■ Record set
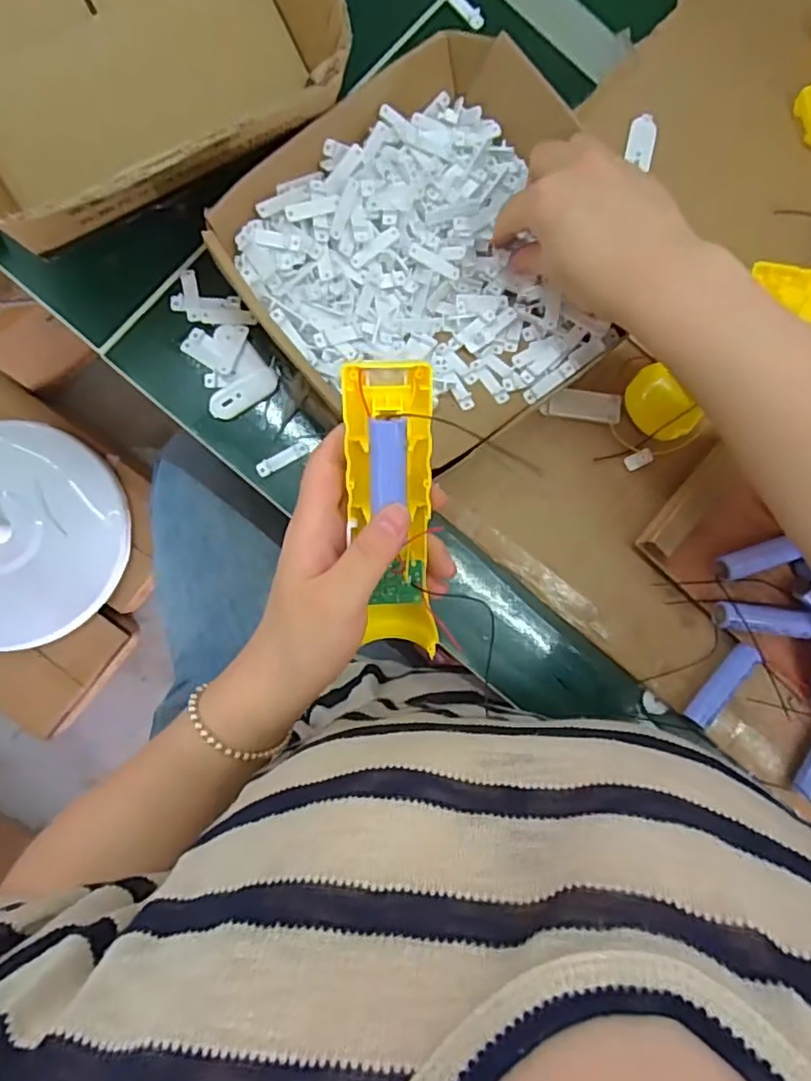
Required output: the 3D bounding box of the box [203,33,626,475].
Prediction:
[{"bbox_3d":[0.017,-0.183,0.397,0.227,0.056,0.220,-36,91,-8],"label":"box"}]

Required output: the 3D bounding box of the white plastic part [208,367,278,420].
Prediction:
[{"bbox_3d":[-0.110,-0.100,0.422,0.050,0.005,0.018,-29,90,-8],"label":"white plastic part"}]

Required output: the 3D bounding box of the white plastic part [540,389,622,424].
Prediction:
[{"bbox_3d":[0.125,-0.097,0.437,0.055,0.007,0.021,8,85,-7],"label":"white plastic part"}]

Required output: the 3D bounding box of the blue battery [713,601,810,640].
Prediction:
[{"bbox_3d":[0.246,0.055,0.417,0.066,0.018,0.018,8,85,-7],"label":"blue battery"}]

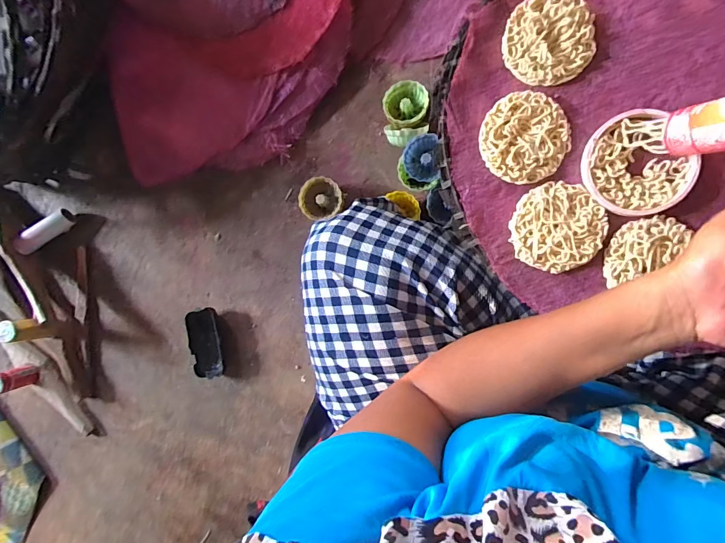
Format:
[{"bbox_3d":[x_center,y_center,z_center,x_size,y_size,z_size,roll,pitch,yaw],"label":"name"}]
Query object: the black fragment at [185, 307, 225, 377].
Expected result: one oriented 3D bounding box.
[{"bbox_3d":[-0.253,0.116,0.632,0.050,0.021,0.110,-7,90,10],"label":"black fragment"}]

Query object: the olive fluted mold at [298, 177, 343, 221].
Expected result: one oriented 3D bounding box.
[{"bbox_3d":[-0.059,-0.108,0.584,0.060,0.052,0.057,0,91,10],"label":"olive fluted mold"}]

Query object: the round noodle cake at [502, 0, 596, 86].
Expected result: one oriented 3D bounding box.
[{"bbox_3d":[0.162,-0.204,0.340,0.073,0.011,0.075,-7,90,10],"label":"round noodle cake"}]

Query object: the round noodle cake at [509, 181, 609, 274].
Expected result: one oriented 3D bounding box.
[{"bbox_3d":[0.171,-0.039,0.342,0.074,0.009,0.076,0,91,10],"label":"round noodle cake"}]

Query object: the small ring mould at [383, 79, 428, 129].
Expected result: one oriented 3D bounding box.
[{"bbox_3d":[0.063,-0.237,0.562,0.061,0.030,0.063,0,91,10],"label":"small ring mould"}]

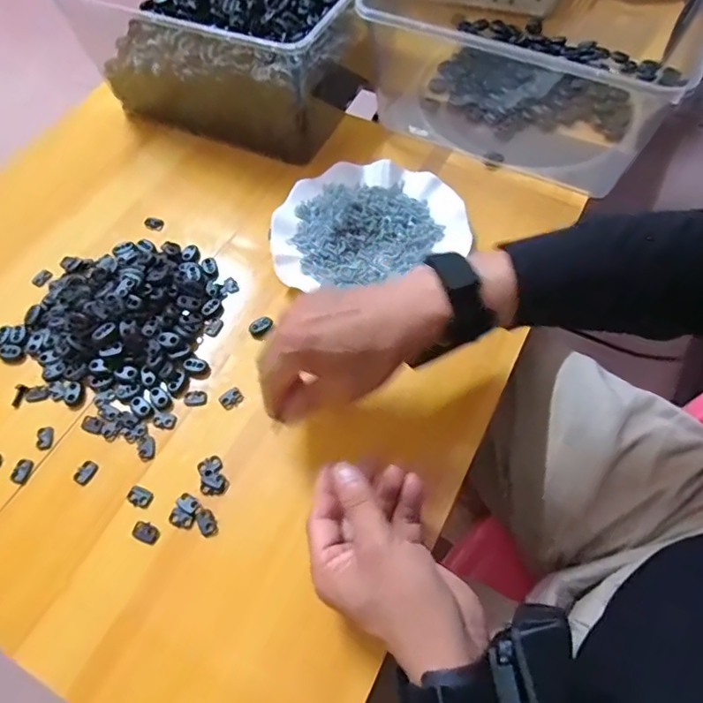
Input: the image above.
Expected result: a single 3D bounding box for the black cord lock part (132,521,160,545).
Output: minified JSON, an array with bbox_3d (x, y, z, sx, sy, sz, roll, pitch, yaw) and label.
[{"bbox_3d":[-0.149,0.130,0.386,0.020,0.004,0.013,22,62,14],"label":"black cord lock part"}]

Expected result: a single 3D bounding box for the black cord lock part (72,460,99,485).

■ What is required
From the records above, extract exactly and only the lines that begin at the line with "Query object: the round noodle cake at [502, 0, 596, 86]." and stop after the line with "Query object: the round noodle cake at [509, 181, 609, 274].".

■ Exercise result
Query object: the round noodle cake at [502, 0, 596, 86].
Expected result: one oriented 3D bounding box.
[{"bbox_3d":[0.162,-0.204,0.340,0.073,0.011,0.075,-7,90,10],"label":"round noodle cake"}]

Query object: the round noodle cake at [509, 181, 609, 274].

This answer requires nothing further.